What you should do: Below is some data. Retype exactly the lines starting at the one with "neck: (378, 387)" and ending at the one with "right elbow: (387, 444)".

Saved entries:
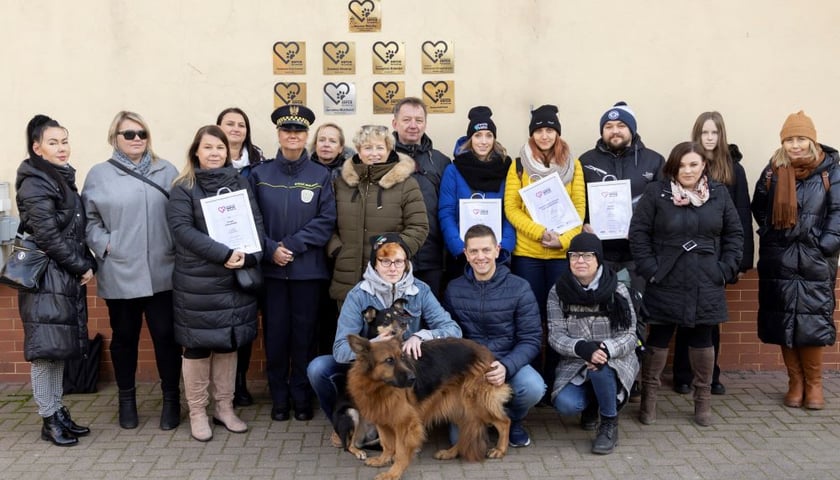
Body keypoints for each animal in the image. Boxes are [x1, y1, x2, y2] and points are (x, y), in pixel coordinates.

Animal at [334, 298, 414, 460]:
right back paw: (359, 452)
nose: (405, 322)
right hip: (351, 413)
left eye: (399, 314)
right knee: (350, 445)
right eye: (387, 319)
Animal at [346, 332, 512, 480]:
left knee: (504, 422)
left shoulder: (406, 424)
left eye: (402, 358)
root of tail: (484, 350)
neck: (378, 387)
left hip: (476, 405)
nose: (413, 378)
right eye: (389, 360)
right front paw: (382, 460)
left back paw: (499, 449)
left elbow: (400, 452)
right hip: (457, 407)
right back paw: (451, 453)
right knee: (466, 430)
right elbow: (387, 444)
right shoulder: (382, 419)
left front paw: (393, 474)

Result below:
neck: (378, 387)
left hip: (476, 405)
nose: (413, 378)
right eye: (389, 360)
right front paw: (382, 460)
left back paw: (499, 449)
left elbow: (400, 452)
right hip: (457, 407)
right back paw: (451, 453)
right knee: (466, 430)
right elbow: (387, 444)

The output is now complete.